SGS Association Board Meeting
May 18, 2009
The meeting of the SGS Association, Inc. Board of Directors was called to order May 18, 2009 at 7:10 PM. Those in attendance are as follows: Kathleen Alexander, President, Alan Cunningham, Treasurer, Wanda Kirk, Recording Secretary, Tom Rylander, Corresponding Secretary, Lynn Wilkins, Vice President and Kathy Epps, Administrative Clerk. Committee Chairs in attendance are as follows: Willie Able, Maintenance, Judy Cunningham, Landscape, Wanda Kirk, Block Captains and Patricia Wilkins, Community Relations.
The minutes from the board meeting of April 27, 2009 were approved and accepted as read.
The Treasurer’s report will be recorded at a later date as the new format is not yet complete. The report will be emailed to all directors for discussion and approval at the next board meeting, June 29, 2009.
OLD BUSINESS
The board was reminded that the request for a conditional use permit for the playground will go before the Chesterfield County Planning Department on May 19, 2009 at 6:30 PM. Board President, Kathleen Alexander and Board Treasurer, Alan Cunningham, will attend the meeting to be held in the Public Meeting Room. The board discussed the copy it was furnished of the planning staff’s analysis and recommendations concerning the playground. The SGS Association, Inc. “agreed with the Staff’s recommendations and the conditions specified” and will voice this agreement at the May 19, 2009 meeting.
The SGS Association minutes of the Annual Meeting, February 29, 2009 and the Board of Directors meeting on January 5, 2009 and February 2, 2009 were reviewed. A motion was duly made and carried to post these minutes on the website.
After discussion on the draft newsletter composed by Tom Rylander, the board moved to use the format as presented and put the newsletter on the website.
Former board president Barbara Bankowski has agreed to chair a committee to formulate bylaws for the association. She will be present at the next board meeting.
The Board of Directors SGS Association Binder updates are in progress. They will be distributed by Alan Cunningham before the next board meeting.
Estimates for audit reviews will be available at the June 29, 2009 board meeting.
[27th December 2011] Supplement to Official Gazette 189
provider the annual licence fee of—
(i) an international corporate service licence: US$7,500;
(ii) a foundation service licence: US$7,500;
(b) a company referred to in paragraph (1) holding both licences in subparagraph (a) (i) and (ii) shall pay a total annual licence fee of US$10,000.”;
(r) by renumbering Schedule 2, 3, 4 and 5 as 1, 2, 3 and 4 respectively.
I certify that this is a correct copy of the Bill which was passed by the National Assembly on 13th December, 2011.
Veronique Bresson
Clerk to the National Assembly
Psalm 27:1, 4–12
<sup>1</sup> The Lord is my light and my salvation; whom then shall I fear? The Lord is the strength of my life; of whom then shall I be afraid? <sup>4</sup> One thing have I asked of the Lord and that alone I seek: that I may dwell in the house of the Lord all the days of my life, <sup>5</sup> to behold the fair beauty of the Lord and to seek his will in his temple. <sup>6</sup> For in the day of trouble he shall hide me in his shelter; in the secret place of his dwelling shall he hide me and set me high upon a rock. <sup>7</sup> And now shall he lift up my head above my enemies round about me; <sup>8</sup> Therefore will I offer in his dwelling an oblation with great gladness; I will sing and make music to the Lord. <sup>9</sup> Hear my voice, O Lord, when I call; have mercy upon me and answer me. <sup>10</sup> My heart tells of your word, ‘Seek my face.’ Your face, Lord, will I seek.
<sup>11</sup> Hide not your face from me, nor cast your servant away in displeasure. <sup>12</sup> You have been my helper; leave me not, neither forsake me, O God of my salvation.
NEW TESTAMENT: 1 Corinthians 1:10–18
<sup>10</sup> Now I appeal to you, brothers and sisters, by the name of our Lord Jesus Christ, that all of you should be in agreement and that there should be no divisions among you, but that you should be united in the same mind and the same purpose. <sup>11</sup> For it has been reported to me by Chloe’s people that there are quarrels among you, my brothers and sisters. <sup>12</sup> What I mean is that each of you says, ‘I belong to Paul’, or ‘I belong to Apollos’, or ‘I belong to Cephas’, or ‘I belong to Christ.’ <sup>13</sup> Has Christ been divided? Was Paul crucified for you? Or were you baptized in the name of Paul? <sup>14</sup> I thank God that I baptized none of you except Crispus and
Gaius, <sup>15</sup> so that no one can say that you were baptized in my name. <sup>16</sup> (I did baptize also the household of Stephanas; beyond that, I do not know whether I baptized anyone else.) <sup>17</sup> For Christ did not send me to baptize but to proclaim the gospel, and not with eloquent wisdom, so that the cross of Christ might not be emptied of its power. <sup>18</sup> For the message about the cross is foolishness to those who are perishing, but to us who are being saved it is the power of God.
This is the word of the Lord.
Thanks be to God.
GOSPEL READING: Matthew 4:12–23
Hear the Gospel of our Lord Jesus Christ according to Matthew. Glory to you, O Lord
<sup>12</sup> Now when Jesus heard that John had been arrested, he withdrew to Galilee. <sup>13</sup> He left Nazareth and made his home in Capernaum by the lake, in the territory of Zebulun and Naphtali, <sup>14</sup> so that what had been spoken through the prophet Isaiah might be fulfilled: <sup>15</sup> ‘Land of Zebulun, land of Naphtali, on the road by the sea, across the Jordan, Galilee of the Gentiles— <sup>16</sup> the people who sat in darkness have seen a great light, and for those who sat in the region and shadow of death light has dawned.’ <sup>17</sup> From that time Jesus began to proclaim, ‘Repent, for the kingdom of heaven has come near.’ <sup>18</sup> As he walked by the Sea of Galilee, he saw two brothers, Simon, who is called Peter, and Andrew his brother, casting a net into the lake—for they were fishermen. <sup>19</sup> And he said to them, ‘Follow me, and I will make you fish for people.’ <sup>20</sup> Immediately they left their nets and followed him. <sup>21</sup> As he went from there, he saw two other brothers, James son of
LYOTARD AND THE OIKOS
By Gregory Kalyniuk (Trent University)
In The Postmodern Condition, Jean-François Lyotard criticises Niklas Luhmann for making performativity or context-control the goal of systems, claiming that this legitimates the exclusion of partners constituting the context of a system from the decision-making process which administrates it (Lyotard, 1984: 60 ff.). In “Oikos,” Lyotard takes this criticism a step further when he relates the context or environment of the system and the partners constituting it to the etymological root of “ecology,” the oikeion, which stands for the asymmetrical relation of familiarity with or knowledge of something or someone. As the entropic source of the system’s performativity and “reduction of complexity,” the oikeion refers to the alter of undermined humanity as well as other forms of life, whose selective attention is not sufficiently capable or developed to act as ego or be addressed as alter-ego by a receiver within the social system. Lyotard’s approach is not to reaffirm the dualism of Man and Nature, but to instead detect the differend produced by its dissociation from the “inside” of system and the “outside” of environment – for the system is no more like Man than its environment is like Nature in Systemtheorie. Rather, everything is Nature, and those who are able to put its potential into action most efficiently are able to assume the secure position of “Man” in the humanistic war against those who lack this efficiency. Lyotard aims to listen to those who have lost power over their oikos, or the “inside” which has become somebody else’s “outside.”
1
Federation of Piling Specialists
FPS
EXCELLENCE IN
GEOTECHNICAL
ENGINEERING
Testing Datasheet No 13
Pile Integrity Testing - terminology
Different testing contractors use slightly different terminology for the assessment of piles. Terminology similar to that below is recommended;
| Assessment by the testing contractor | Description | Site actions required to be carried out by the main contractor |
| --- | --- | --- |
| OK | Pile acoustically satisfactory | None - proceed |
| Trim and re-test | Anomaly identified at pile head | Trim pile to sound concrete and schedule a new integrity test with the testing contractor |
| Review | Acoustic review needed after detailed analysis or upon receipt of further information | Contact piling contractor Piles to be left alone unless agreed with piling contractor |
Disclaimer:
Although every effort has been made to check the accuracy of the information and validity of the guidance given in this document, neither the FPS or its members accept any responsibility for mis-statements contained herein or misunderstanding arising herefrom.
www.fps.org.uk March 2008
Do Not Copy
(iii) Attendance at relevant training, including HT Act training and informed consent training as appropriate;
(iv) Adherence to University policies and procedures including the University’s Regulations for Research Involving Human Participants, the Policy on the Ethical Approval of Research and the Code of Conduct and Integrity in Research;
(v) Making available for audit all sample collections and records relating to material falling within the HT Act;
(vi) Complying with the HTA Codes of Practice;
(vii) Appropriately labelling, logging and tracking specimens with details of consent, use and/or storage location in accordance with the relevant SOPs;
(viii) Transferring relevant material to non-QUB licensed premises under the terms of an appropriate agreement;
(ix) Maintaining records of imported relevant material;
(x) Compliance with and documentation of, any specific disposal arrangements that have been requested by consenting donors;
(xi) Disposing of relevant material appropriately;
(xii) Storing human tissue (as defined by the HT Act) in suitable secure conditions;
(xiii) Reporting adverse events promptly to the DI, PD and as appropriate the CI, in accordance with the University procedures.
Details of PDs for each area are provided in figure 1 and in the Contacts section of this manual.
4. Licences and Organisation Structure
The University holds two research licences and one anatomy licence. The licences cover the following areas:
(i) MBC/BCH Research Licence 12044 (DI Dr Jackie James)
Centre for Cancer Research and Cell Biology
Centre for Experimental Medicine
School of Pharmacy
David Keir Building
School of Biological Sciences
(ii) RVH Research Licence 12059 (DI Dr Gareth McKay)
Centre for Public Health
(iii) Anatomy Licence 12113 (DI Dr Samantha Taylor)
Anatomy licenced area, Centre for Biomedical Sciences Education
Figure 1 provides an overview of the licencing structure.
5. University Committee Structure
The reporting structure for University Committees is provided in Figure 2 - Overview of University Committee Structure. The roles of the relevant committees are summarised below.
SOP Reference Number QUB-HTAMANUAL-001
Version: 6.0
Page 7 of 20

(Your task):
Give exactly the lines from the one with "5. University Committee Structure" to the end of the entries, nothing before them.

(Answer section):
5. University Committee Structure
The reporting structure for University Committees is provided in Figure 2 - Overview of University Committee Structure. The roles of the relevant committees are summarised below.
SOP Reference Number QUB-HTAMANUAL-001
Version: 6.0
Page 7 of 20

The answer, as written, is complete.